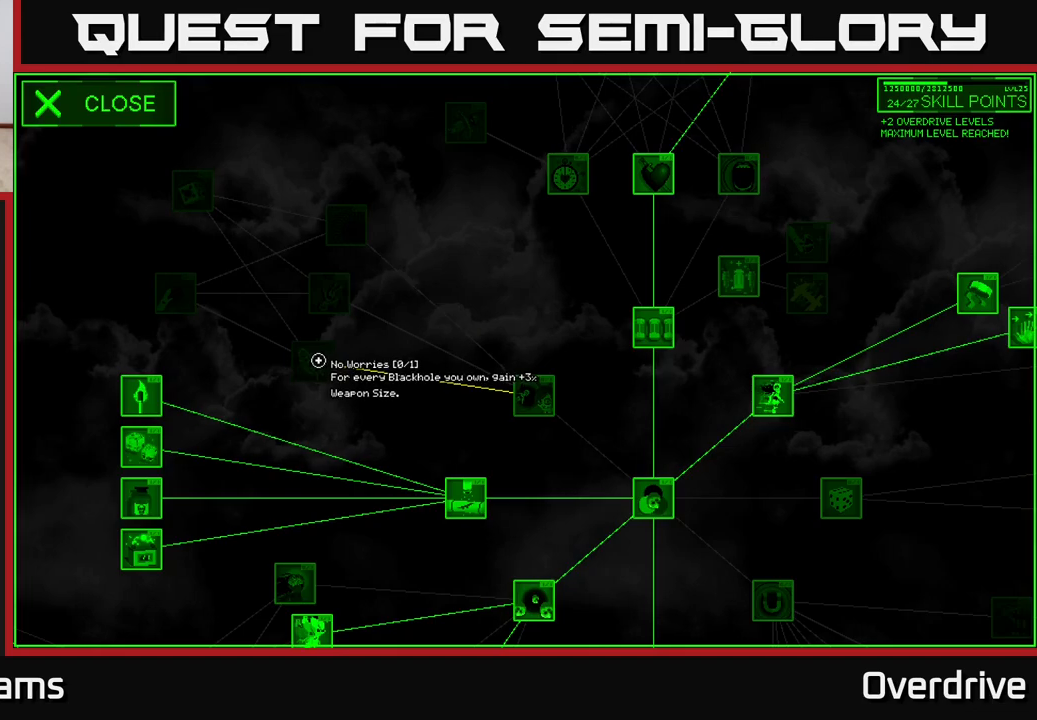
{"buttons": [], "left_stick": "center", "right_stick": "center", "events": []}
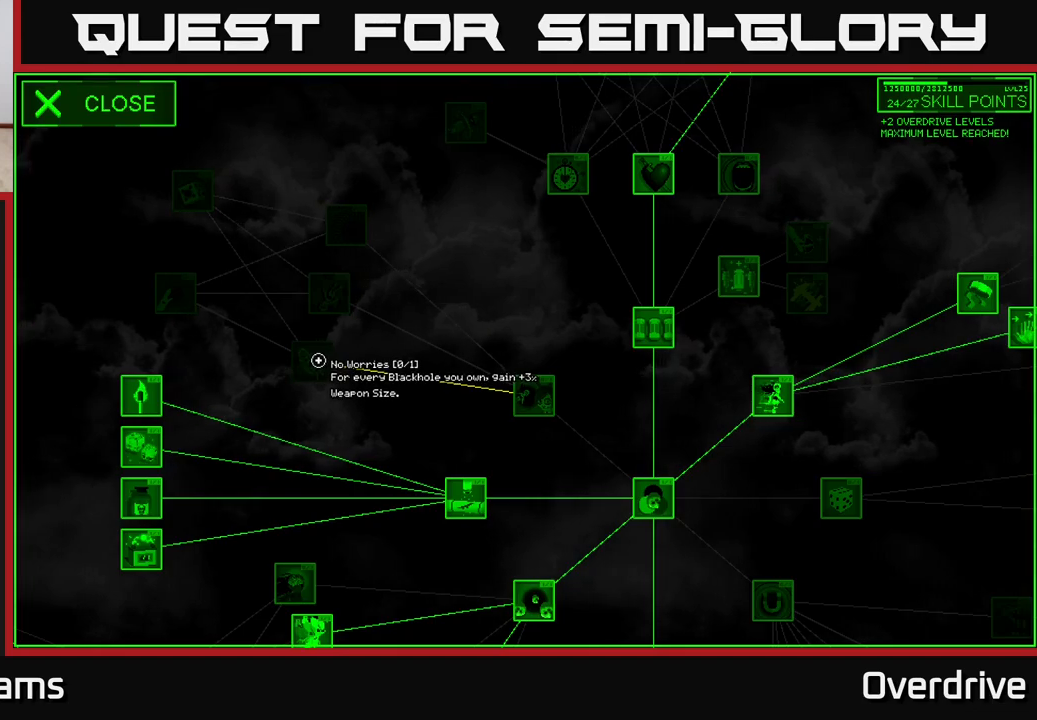
{"buttons": [], "left_stick": "up", "right_stick": "center", "events": [[500, "left_stick", "up"]]}
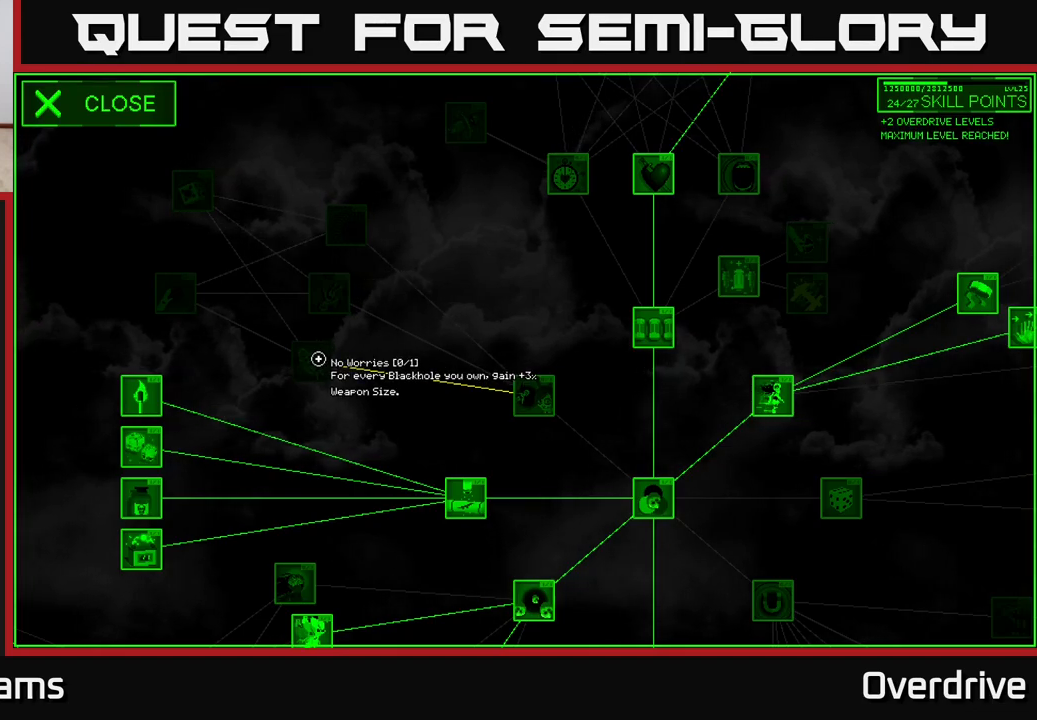
{"buttons": [], "left_stick": "up", "right_stick": "center", "events": []}
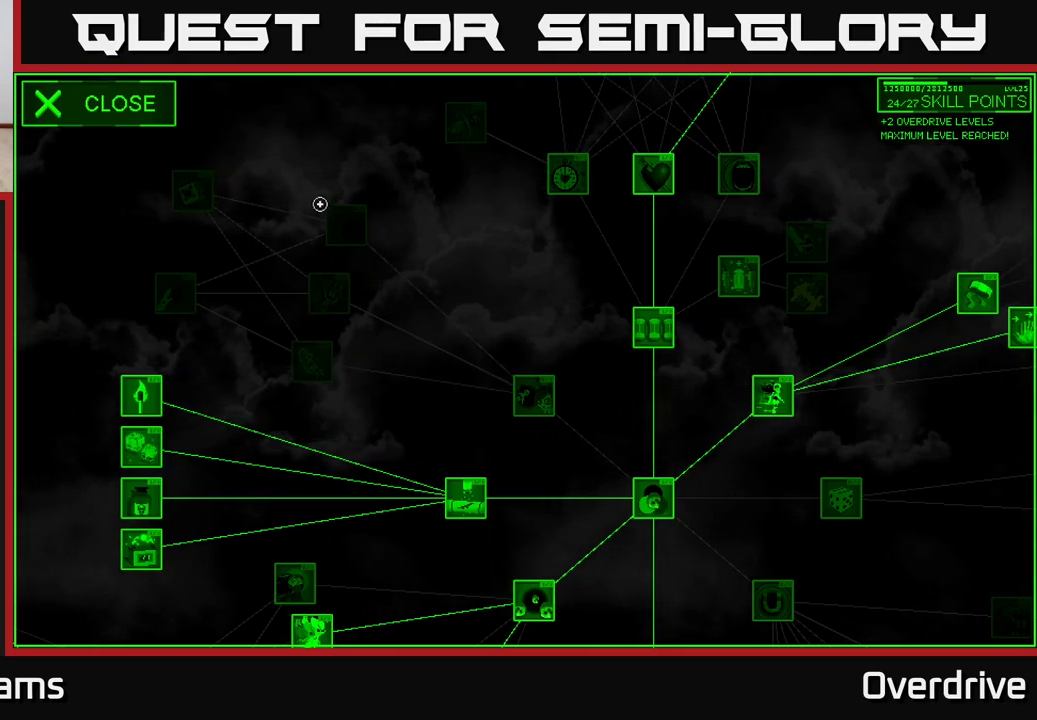
{"buttons": [], "left_stick": "down-left", "right_stick": "down", "events": [[133, "left_stick", "left"], [450, "left_stick", "down-left"], [483, "right_stick", "down"]]}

Work instructions
Wherever the listing shows a picture, omit it and output the rest exactly as given.

Completed task
{"buttons": [], "left_stick": "center", "right_stick": "center", "events": []}
{"buttons": [], "left_stick": "up", "right_stick": "center", "events": [[500, "left_stick", "up"]]}
{"buttons": [], "left_stick": "up", "right_stick": "center", "events": []}
{"buttons": [], "left_stick": "down-left", "right_stick": "down", "events": [[133, "left_stick", "left"], [450, "left_stick", "down-left"], [483, "right_stick", "down"]]}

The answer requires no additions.